(Data visualization images)
-- Opening Marker --
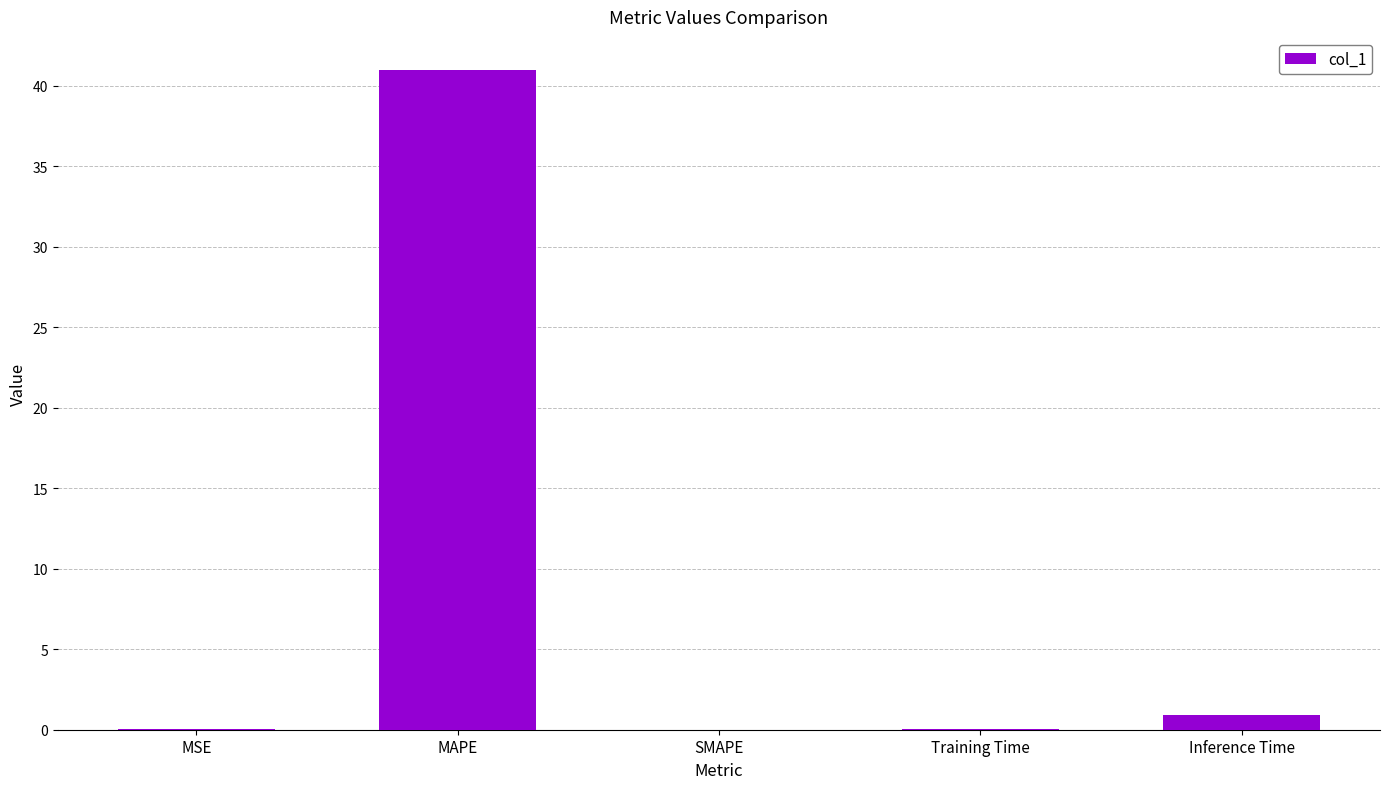

Which has a higher value, Training Time or MAPE?

MAPE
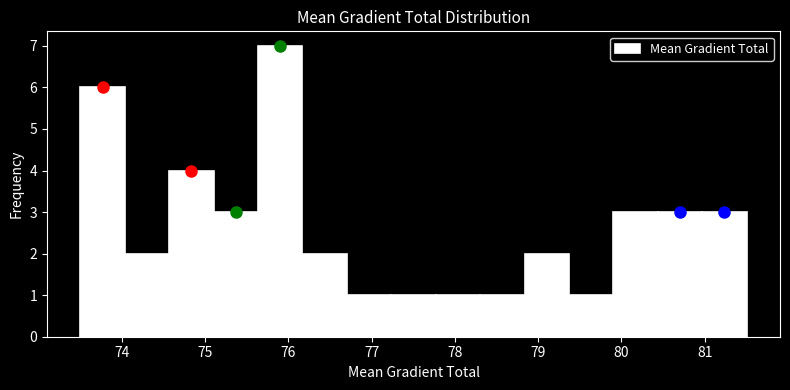

Reading left to right, transcribe this chart: for each bar, give the range it covers on the x-axis and its height. Neither the bar edges nor the heights are printed on the chart, so give them approximately, as read against the axes.

73.5 to 74.0: 6
74.0 to 74.6: 2
74.6 to 75.1: 4
75.1 to 75.6: 3
75.6 to 76.2: 7
76.2 to 76.7: 2
76.7 to 77.2: 1
77.2 to 77.8: 1
77.8 to 78.3: 1
78.3 to 78.8: 1
78.8 to 79.4: 2
79.4 to 79.9: 1
79.9 to 80.4: 3
80.4 to 81.0: 3
81.0 to 81.5: 3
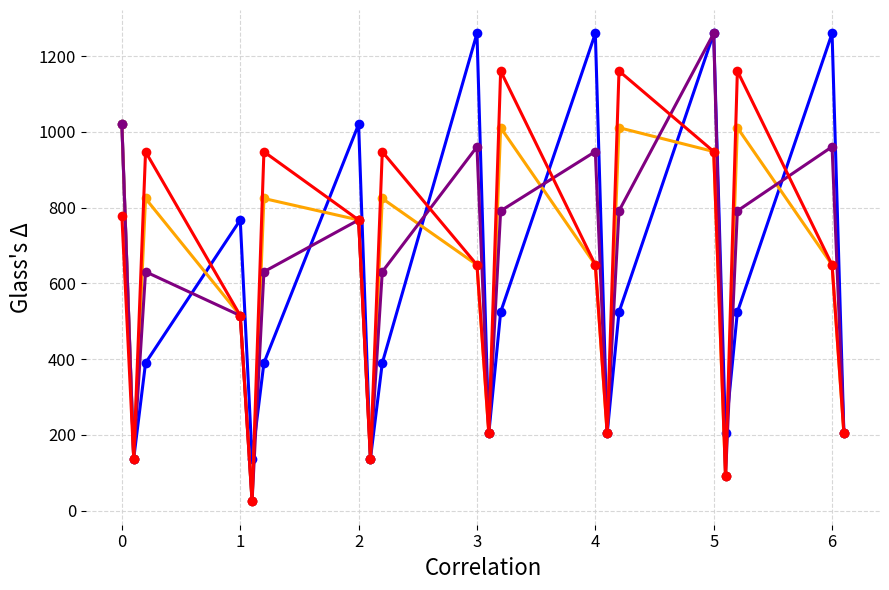

How many lines are shown in the chart?

4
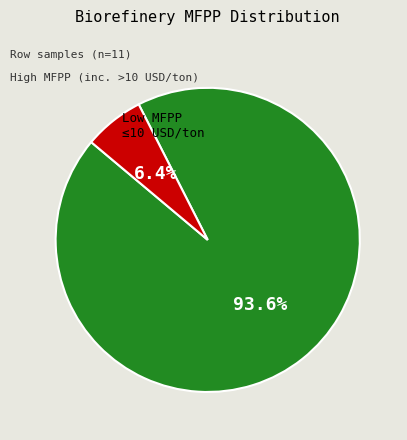

How many segments does this pie chart have?

2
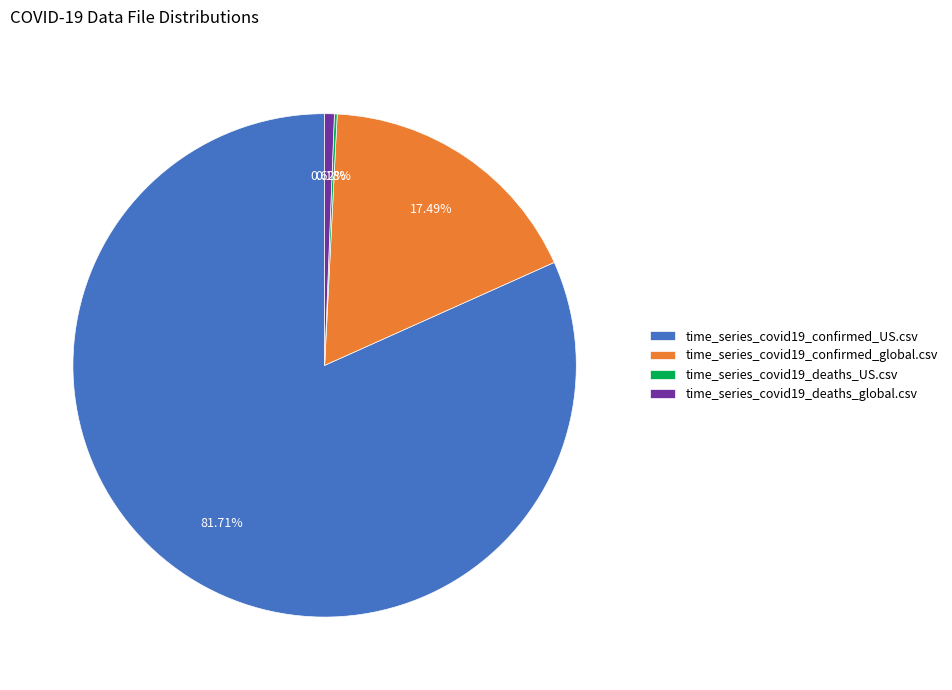

Which has a higher value, time_series_covid19_deaths_global.csv or time_series_covid19_confirmed_global.csv?

time_series_covid19_confirmed_global.csv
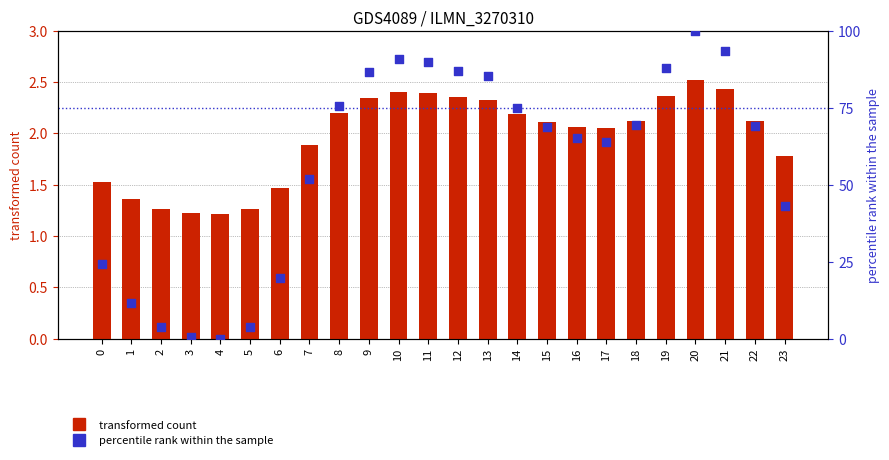

Which series has the largest total across all categories?

percentile rank within the sample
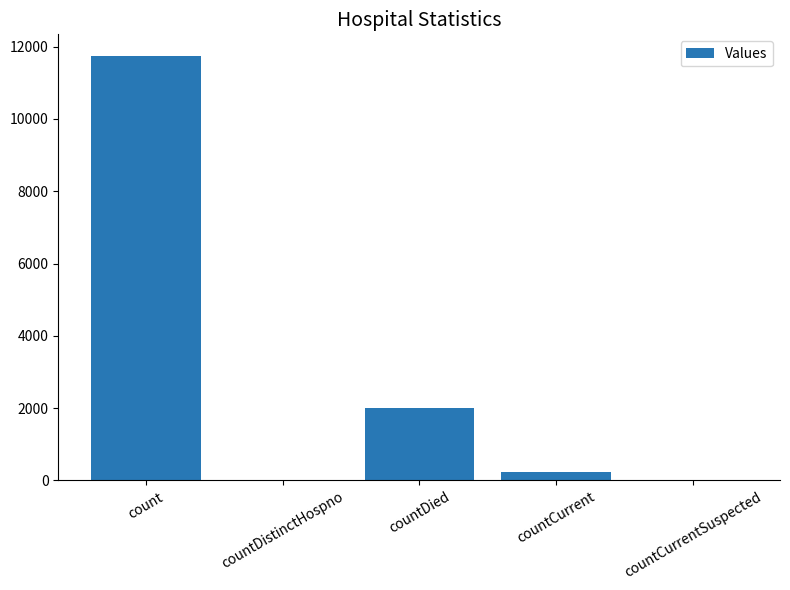

How many data points does each series have?

5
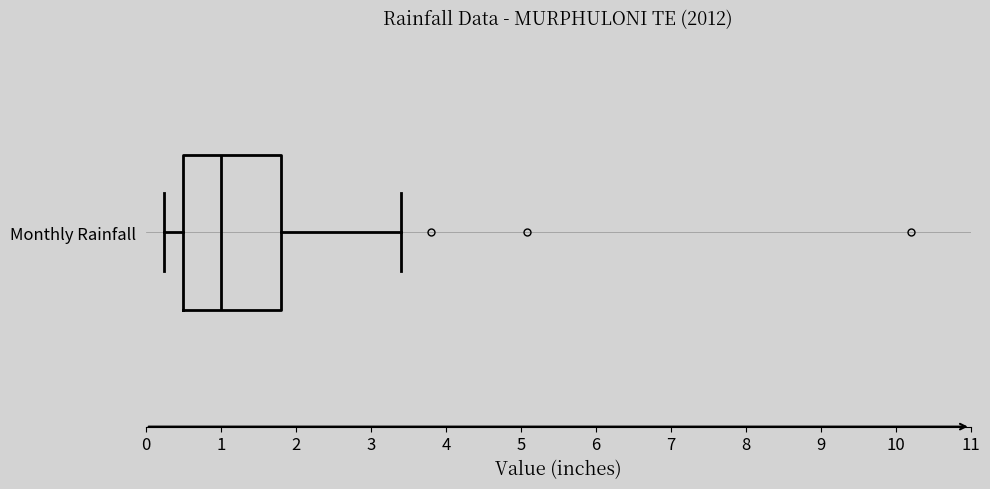

Read this box plot against the x-axis: the position of the median line, the range covered by the box, and the ends of both whiskers. The values are not printed on the chart, so give them approximately, as read against the axis.

median 1.0, box 0.5 to 1.8, whiskers 0.2 to 3.4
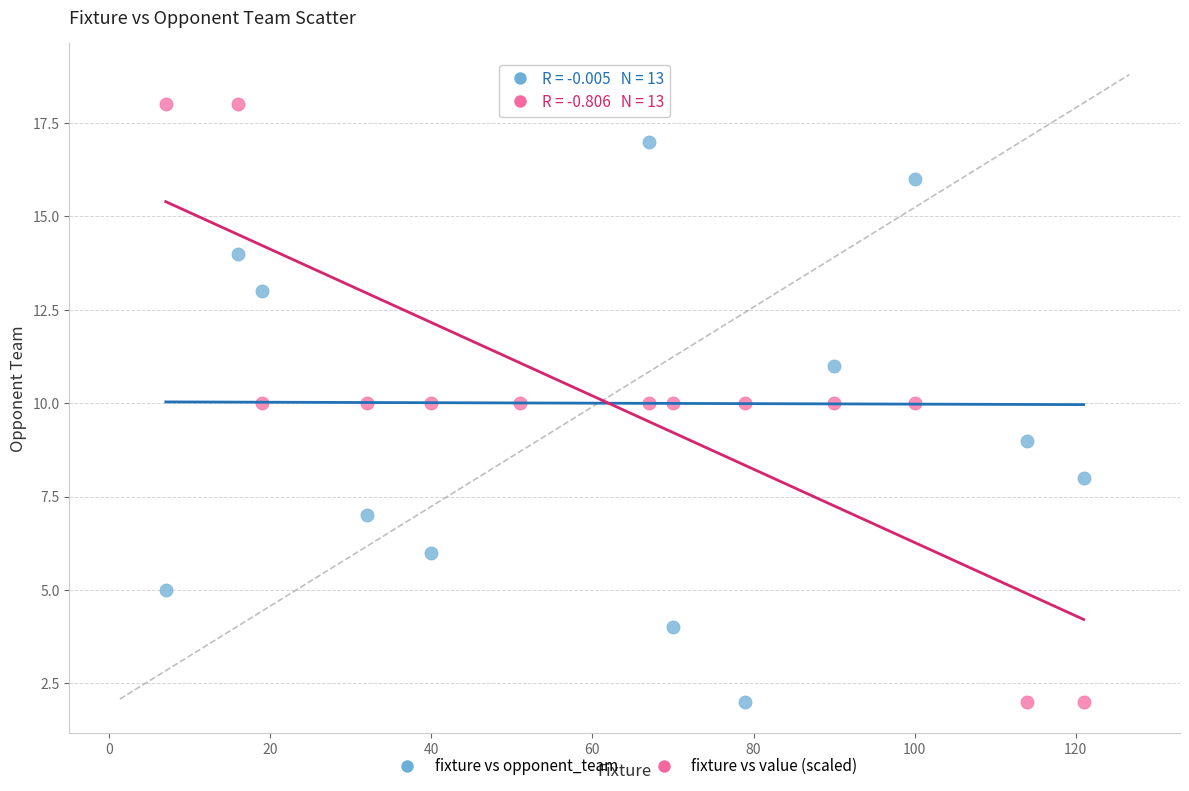

What is the X range (max minus min) for the scatter plot?

114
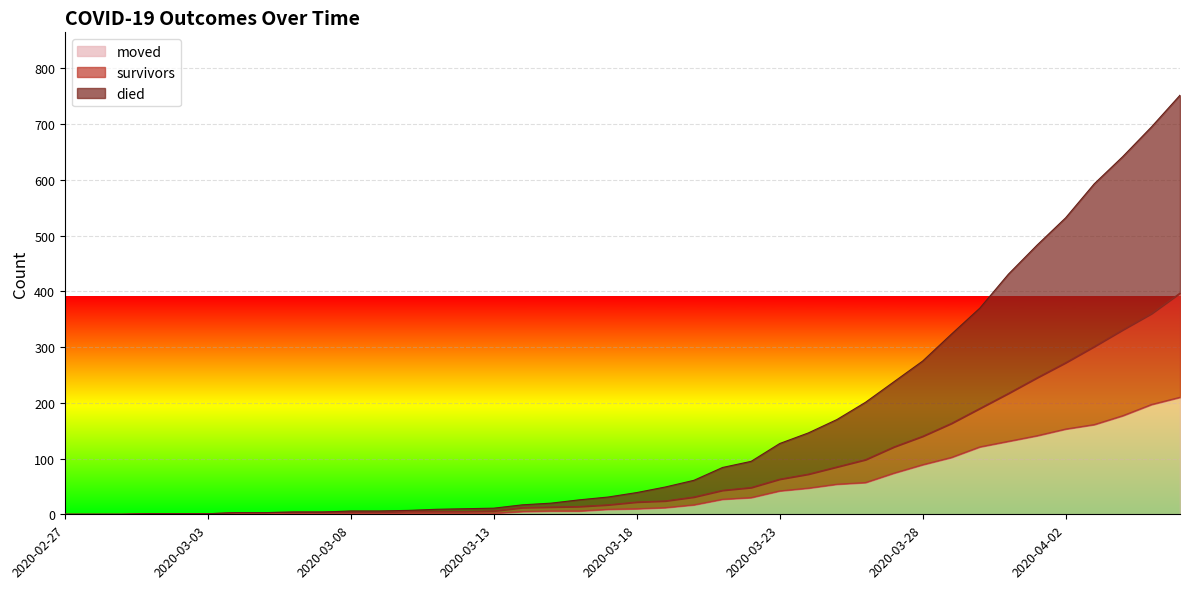

True or false: died and survivors cross at least once.

False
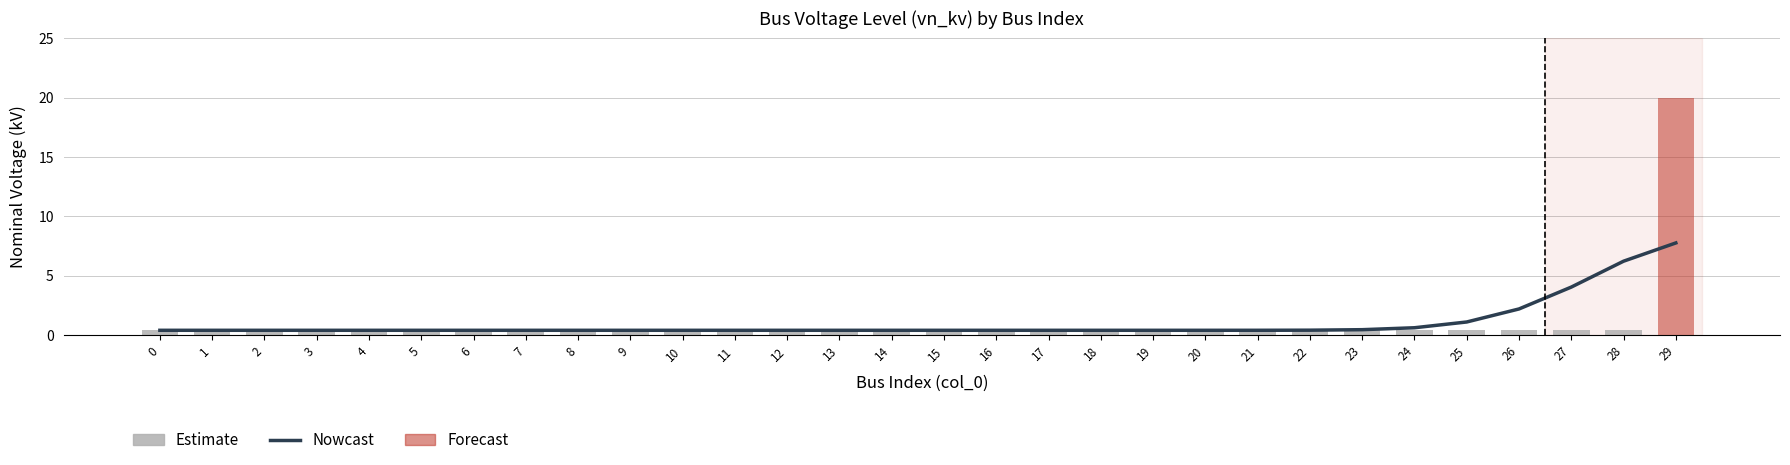

Reading left to right, what are all the values shown in this chart?

0=0.4	1=0.4	2=0.4	3=0.4	4=0.4	5=0.4	6=0.4	7=0.4	8=0.4	9=0.4	10=0.4	11=0.4	12=0.4	13=0.4	14=0.4	15=0.4	16=0.4	17=0.4	18=0.4	19=0.4	20=0.4	21=0.4	22=0.4	23=0.4	24=0.4	25=0.4	26=0.4	27=0.4	28=0.4	29=20.0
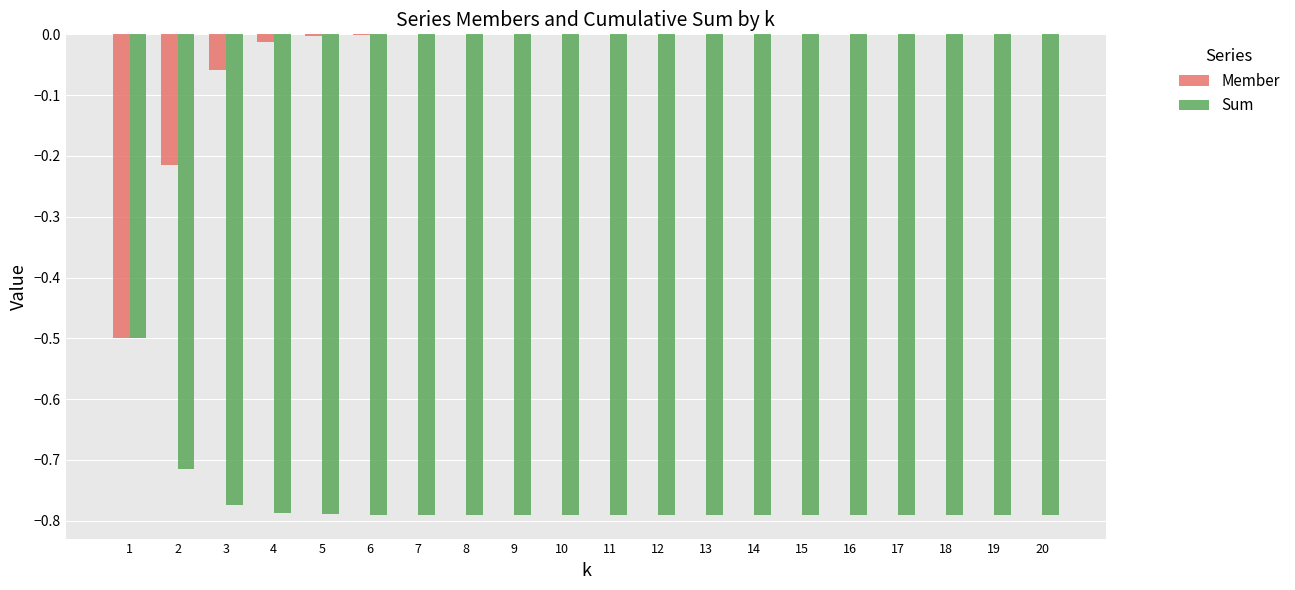

Which series has the largest total across all categories?

Member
-- Closing Marker --
AIM OF THE EXERCISE: Please reproduce the data word for word, starting with the line containing "Which has a higher value, time_series_covid19_deaths_global.csv" and going on through the end of the data. Leave the pictures out of your answer.

TASK RESULT:
Which has a higher value, time_series_covid19_deaths_global.csv or time_series_covid19_confirmed_global.csv?

time_series_covid19_confirmed_global.csv

Which series has the largest total across all categories?

percentile rank within the sample

How many data points does each series have?

5

Read this box plot against the x-axis: the position of the median line, the range covered by the box, and the ends of both whiskers. The values are not printed on the chart, so give them approximately, as read against the axis.

median 1.0, box 0.5 to 1.8, whiskers 0.2 to 3.4

What is the X range (max minus min) for the scatter plot?

114

True or false: died and survivors cross at least once.

False

Reading left to right, what are all the values shown in this chart?

0=0.4	1=0.4	2=0.4	3=0.4	4=0.4	5=0.4	6=0.4	7=0.4	8=0.4	9=0.4	10=0.4	11=0.4	12=0.4	13=0.4	14=0.4	15=0.4	16=0.4	17=0.4	18=0.4	19=0.4	20=0.4	21=0.4	22=0.4	23=0.4	24=0.4	25=0.4	26=0.4	27=0.4	28=0.4	29=20.0

Which series has the largest total across all categories?

Member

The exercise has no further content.